We need to be more explicit about what that library value means, how exactly we deliver value and to intentionally design for value delivery.If librarians are unable to articulate what elements of value they provide to the community – and exactly how it is accomplished – then perhaps we don’t provide value. And when we do say we provide value we need research to confirm what we do and how it brings value to the community.”

Article: “New York Public Library Reads Up on the Cloud” (INFOdocket)
“Four years ago, the New York Public Library began to move its web properties to the cloud. Today, the library system has all of its approximately 80 web sites in the cloud. The library has shrunk the number of on-premise servers by 40% and is running those web properties 95% more cheaply than if it had bought the hardware and software to do it all by itself.”

What is the Decentralized Web? ( David Lee King)
“Tech leaders from around the world recently convened for the first Decentralized Web Summit. The group ranged from the Web’s creator, Sir Tim Berners-Lee, to today’s leading innovators, and their mission was to discuss a reorganization of the Internet, an abstract concept they call the “Decentralized Web”. According to Cory Doctorow a Decentralized Web  is a  “Web designed to resist attempts to centralize its architecture, services, or protocols [so] that no individual, state, or corporation can substantially control its use. ”

University of New Hampshire Librarian Leaves $4 Million to School (INFOdocket)
“Morin’s financial adviser, Edward Mullen, said the library worker was able to accumulate so much wealth because he never spent any money. Mullen started working with Morin in the early 1970s, and said by the 2000s he had saved quite a bit of cash in his checking and savings accounts. There was almost $1 million in his retirement account alone. Mullen said Morin had an older vehicle and, despite being a millionaire, he ate frozen dinners.”

Notable Lectures & Presentations: Alice White, Open Repositories 2016, Academic Art Museum and Library Summit

Open repositories 2016 ( Lone Wolf Librarian)
Presentations at the Open Repositories 2016 conference in Dublin, Ireland

Wikipedian in Residence at the Wellcome Library ( Lone Wolf Librarian)
Alice White at the Wellcome Library in the IK reviews her role as a Wikimedian in Residence.

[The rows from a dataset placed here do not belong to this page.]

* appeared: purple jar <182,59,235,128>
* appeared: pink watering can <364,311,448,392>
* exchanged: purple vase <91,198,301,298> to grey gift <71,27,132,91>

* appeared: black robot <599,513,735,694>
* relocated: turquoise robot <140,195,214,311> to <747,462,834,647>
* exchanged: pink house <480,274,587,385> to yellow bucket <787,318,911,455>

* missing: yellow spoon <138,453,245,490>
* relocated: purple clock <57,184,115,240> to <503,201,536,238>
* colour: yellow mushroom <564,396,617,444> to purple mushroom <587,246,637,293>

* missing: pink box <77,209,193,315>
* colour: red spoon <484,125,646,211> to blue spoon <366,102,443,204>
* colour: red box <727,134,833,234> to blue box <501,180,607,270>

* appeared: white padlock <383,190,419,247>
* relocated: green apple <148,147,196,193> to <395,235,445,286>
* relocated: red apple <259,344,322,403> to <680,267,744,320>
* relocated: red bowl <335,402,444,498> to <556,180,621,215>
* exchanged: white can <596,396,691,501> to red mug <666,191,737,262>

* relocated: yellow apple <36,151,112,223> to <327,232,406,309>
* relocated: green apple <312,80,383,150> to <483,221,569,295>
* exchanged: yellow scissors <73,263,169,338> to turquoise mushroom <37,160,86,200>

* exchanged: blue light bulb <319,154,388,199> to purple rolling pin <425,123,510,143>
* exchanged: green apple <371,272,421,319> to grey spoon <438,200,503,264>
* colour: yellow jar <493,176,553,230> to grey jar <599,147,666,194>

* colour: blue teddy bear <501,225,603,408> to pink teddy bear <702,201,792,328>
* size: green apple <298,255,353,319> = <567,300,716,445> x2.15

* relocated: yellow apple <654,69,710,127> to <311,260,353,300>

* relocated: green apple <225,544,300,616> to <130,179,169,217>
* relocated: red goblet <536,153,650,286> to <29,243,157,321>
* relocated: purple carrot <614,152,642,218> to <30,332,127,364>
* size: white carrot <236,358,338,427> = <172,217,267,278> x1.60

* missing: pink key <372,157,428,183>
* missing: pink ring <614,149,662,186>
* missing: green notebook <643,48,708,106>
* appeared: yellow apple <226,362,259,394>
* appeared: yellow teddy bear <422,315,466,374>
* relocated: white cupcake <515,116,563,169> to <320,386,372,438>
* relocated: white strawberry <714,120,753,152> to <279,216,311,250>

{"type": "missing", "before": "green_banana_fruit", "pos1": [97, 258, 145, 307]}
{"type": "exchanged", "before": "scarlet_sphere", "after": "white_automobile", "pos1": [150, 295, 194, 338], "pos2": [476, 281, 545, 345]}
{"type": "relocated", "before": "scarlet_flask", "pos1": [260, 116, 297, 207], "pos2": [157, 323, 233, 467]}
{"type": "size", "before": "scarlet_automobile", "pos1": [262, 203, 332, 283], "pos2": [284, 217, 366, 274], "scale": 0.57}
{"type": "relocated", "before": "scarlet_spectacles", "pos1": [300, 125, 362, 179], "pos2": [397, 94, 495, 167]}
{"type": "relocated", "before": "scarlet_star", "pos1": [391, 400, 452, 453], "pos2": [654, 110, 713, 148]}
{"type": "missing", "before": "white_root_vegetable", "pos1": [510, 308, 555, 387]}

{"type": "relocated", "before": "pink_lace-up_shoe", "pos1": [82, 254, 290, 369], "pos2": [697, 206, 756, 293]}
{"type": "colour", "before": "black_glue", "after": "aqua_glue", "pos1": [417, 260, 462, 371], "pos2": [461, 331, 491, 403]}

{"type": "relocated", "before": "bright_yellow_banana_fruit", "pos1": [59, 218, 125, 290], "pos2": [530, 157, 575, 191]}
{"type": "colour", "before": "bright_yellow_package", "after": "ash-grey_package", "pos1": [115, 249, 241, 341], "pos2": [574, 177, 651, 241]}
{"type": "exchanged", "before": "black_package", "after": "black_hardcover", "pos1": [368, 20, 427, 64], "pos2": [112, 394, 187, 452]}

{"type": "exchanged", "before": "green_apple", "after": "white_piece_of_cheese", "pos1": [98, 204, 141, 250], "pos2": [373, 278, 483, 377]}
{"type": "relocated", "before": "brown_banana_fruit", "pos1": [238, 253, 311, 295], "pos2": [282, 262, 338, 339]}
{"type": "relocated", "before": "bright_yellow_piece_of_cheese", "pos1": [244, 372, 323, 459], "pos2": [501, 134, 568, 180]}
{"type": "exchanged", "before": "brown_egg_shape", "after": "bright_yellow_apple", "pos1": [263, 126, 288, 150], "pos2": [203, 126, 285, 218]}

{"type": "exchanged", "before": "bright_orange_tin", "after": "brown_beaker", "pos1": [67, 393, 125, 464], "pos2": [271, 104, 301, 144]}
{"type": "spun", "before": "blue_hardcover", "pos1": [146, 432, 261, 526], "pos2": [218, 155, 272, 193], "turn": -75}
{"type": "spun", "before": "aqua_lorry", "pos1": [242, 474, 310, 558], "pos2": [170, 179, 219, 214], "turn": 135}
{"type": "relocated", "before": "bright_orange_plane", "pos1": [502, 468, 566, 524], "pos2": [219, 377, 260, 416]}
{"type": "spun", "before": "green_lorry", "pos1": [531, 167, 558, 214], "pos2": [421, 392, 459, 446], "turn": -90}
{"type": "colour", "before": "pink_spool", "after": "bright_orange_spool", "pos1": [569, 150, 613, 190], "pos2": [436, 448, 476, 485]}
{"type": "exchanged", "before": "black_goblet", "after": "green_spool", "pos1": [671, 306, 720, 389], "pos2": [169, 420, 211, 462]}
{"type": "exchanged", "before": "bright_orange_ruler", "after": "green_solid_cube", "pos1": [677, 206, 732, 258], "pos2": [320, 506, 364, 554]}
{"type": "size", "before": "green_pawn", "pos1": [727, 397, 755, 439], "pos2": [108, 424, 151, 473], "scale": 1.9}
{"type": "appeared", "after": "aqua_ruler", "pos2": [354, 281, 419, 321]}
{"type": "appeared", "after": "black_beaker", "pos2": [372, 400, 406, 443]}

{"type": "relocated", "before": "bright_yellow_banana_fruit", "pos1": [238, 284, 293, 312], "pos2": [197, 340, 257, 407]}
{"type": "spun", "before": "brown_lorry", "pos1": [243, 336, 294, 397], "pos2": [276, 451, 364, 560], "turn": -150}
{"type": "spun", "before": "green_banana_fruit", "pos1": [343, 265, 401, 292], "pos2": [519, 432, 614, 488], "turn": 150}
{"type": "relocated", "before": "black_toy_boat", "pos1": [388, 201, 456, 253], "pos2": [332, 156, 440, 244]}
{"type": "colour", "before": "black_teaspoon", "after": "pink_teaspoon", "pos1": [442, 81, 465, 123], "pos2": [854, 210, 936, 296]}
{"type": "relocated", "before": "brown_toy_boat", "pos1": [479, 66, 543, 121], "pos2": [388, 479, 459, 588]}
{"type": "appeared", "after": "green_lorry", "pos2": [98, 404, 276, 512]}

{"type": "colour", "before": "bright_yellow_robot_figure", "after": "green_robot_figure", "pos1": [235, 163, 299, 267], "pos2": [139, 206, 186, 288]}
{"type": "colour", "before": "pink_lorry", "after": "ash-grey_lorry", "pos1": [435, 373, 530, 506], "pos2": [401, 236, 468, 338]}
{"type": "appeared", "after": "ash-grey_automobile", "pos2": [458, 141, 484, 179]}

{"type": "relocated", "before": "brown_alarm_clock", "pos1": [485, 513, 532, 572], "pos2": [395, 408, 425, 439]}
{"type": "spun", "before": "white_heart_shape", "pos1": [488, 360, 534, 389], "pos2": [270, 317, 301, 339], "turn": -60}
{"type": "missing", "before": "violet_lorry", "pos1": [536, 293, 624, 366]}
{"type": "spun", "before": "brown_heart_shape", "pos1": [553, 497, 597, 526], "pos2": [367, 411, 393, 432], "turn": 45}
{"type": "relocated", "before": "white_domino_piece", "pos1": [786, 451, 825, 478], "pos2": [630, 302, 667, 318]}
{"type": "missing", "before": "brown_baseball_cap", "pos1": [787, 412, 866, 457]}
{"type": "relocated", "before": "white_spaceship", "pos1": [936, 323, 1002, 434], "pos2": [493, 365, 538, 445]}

New White Paper: “Prospects and Strategies for Deep Collaboration in the Galleries, Libraries, Archives, and Museums Sector” (INFOdocket)
“This paper reports on the findings of a working summit hosted by the University of Miami in January 2016 at which the administrative heads of art museums and libraries from fourteen academic institutions convened to explore the barriers to—and opportunities for—deeper intra-institutional museum-library collaborations.”